Science Fiction Cover Art: A History to Modern Day
Having served on both computing (AI) and space exploration panels, my final Capricon panel will be on the subject of art. The panel Science Fiction Cover Art: A History to Modern Day (moderated by friend and physicist Bill Higgins) will talk about the past and future of science fiction art with a particular focus on the publishing industry. Over the years, styles of science fiction cover art have come and gone while production methods (medium) went largely unchanged. The advent of personal computers and software tools for the creation of digital art has had a dramatic impact in this arena – and this will be a central feature of our panel's discussion.
The Rest of The Time
When not on a panel, I look forward to being an audience member for those panels that interest me. These panels tend to be either space, science, computing, or art business related. Some of the panels that have caught my eye and which I'd like to attend include:
- The Singularity: Mechs or Shapers?
- Photo Color Temperature: What it is, Why it Matters
- Computing Before Computers
- Exobiology for Dummies
- SETI: To Lurk or To Post?
- Marketing Your Book
- Science For World Progress
- I, For One, Welcome My New Robot Overlords
Clearly Capricon offers quite a diversity of programming. For complete details about all the programs being offered at Capricon, please see the Capricon Programming Guide.
Closings Thoughts From Bruce Sterling and Robert Heinlein
I'd like to leave you with a couple of closing thoughts. First, this observation from science fiction author Bruce Sterling:
Designers talk and think a lot like science fiction writers do, except in a much less melodramatic and histrionic way.

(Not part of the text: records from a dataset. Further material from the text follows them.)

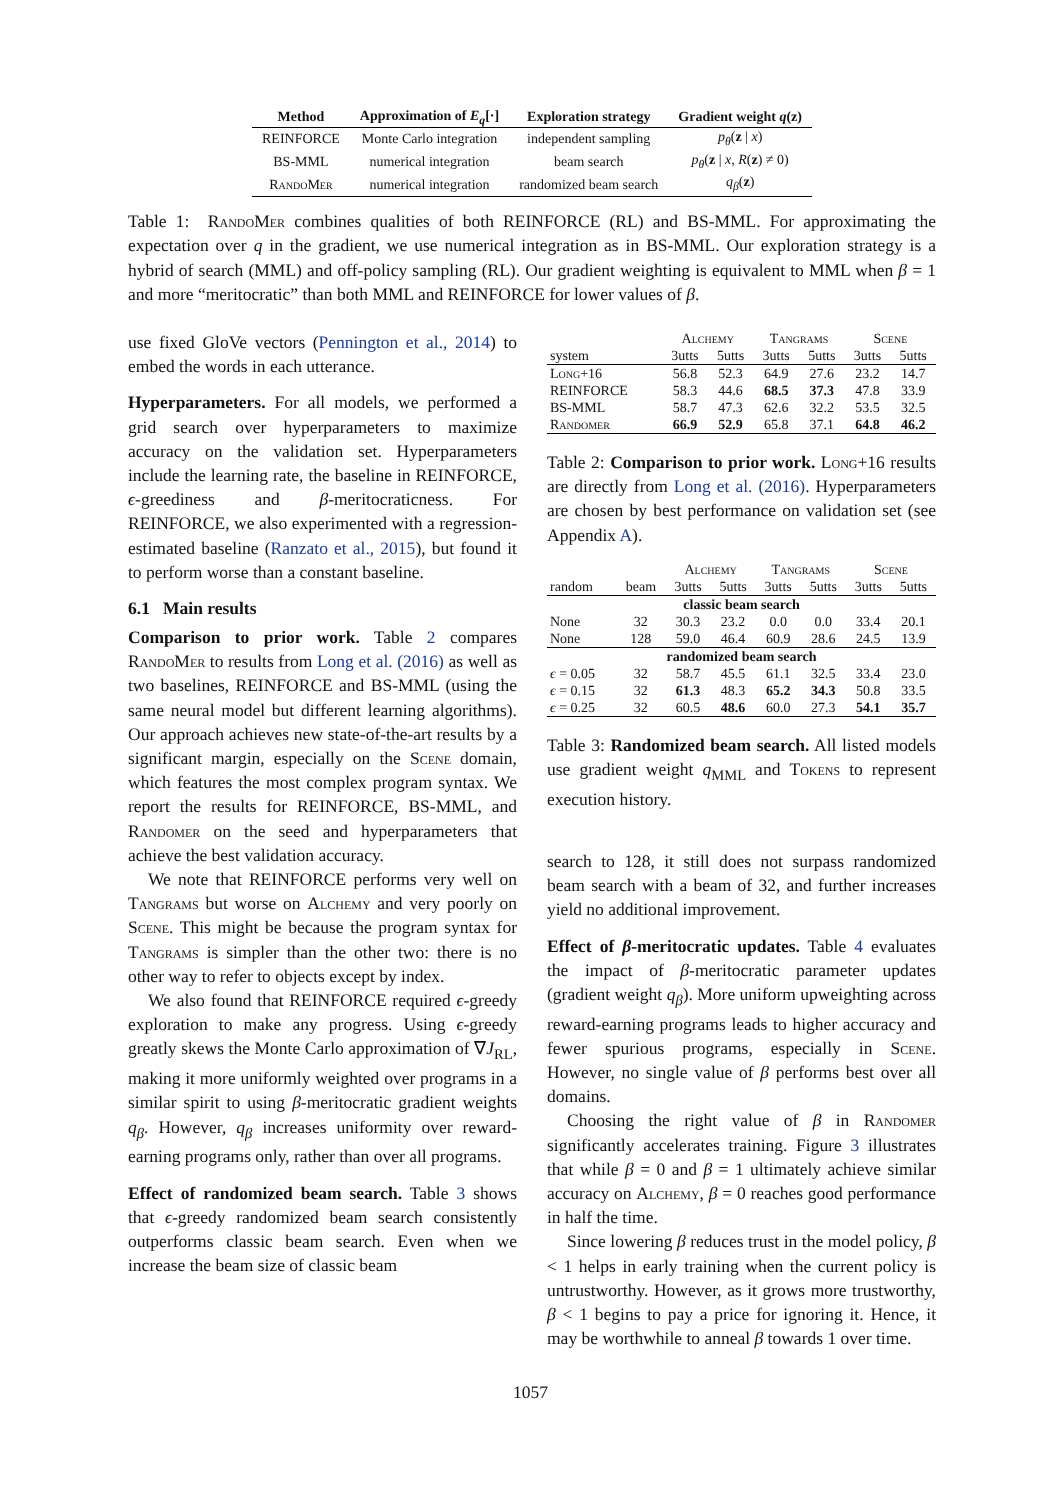| Method | Approximation of E<sub>q</sub> [·] | Exploration strategy | Gradient weight q ( z ) |
| --- | --- | --- | --- |
| REINFORCE | Monte Carlo integration | independent sampling | p<sub>θ</sub> ( z / x ) |
| BS-MML | numerical integration | beam search | p<sub>θ</sub> ( z / x , R ( z ) ≠ 0) |
| RandoMer | numerical integration | randomized beam search | q<sub>β</sub> ( z ) |
Table 1: RandoMer combines qualities of both REINFORCE (RL) and BS-MML. For approximating the expectation over q in the gradient, we use numerical integration as in BS-MML. Our exploration strategy is a hybrid of search (MML) and off-policy sampling (RL). Our gradient weighting is equivalent to MML when β = 1 and more “meritocratic” than both MML and REINFORCE for lower values of β.
use fixed GloVe vectors (Pennington et al., 2014) to embed the words in each utterance.
Hyperparameters. For all models, we performed a grid search over hyperparameters to maximize accuracy on the validation set. Hyperparameters include the learning rate, the baseline in REINFORCE, ϵ-greediness and β-meritocraticness. For REINFORCE, we also experimented with a regression-estimated baseline (Ranzato et al., 2015), but found it to perform worse than a constant baseline.
6.1 Main results
Comparison to prior work. Table 2 compares RandoMer to results from Long et al. (2016) as well as two baselines, REINFORCE and BS-MML (using the same neural model but different learning algorithms). Our approach achieves new state-of-the-art results by a significant margin, especially on the Scene domain, which features the most complex program syntax. We report the results for REINFORCE, BS-MML, and Randomer on the seed and hyperparameters that achieve the best validation accuracy.
We note that REINFORCE performs very well on Tangrams but worse on Alchemy and very poorly on Scene. This might be because the program syntax for Tangrams is simpler than the other two: there is no other way to refer to objects except by index.
We also found that REINFORCE required ϵ-greedy exploration to make any progress. Using ϵ-greedy greatly skews the Monte Carlo approximation of ∇J<sub>RL</sub>, making it more uniformly weighted over programs in a similar spirit to using β-meritocratic gradient weights q<sub>β</sub>. However, q<sub>β</sub> increases uniformity over reward-earning programs only, rather than over all programs.
Effect of randomized beam search. Table 3 shows that ϵ-greedy randomized beam search consistently outperforms classic beam search. Even when we increase the beam size of classic beam
| | Alchemy | | Tangrams | | Scene | |
| --- | --- | --- | --- | --- | --- | --- |
| system | 3utts | 5utts | 3utts | 5utts | 3utts | 5utts |
| Long+16 | 56.8 | 52.3 | 64.9 | 27.6 | 23.2 | 14.7 |
| REINFORCE | 58.3 | 44.6 | 68.5 | 37.3 | 47.8 | 33.9 |
| BS-MML | 58.7 | 47.3 | 62.6 | 32.2 | 53.5 | 32.5 |
| Randomer | 66.9 | 52.9 | 65.8 | 37.1 | 64.8 | 46.2 |
Table 2: Comparison to prior work. Long+16 results are directly from Long et al. (2016). Hyperparameters are chosen by best performance on validation set (see Appendix A).
| | | Alchemy | | Tangrams | | Scene | |
| --- | --- | --- | --- | --- | --- | --- | --- |
| random | beam | 3utts | 5utts | 3utts | 5utts | 3utts | 5utts |
| classic beam search | | | | | | | |
| None | 32 | 30.3 | 23.2 | 0.0 | 0.0 | 33.4 | 20.1 |
| None | 128 | 59.0 | 46.4 | 60.9 | 28.6 | 24.5 | 13.9 |
| randomized beam search | | | | | | | |
| ϵ = 0.05 | 32 | 58.7 | 45.5 | 61.1 | 32.5 | 33.4 | 23.0 |
| ϵ = 0.15 | 32 | 61.3 | 48.3 | 65.2 | 34.3 | 50.8 | 33.5 |
| ϵ = 0.25 | 32 | 60.5 | 48.6 | 60.0 | 27.3 | 54.1 | 35.7 |
Table 3: Randomized beam search. All listed models use gradient weight q<sub>MML</sub> and Tokens to represent execution history.
search to 128, it still does not surpass randomized beam search with a beam of 32, and further increases yield no additional improvement.
Effect of β-meritocratic updates. Table 4 evaluates the impact of β-meritocratic parameter updates (gradient weight q<sub>β</sub>). More uniform upweighting across reward-earning programs leads to higher accuracy and fewer spurious programs, especially in Scene. However, no single value of β performs best over all domains.
Choosing the right value of β in Randomer significantly accelerates training. Figure 3 illustrates that while β = 0 and β = 1 ultimately achieve similar accuracy on Alchemy, β = 0 reaches good performance in half the time.
Since lowering β reduces trust in the model policy, β < 1 helps in early training when the current policy is untrustworthy. However, as it grows more trustworthy, β < 1 begins to pay a price for ignoring it. Hence, it may be worthwhile to anneal β towards 1 over time.
1057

More importantly, I'd ask folks to give serious consideration to the words of science fiction great Robert Heinlein who in a speech at the 1961 World Science Fiction Convention made the following statement:
Remember this: once the human race is established on more than one planet and especially, in more than one solar system, there is no way now imaginable to kill off the human race.
The 38th annual Capricon Science Fiction Convention is being held at the Westin Chicago North Shore in Wheeling Illinois.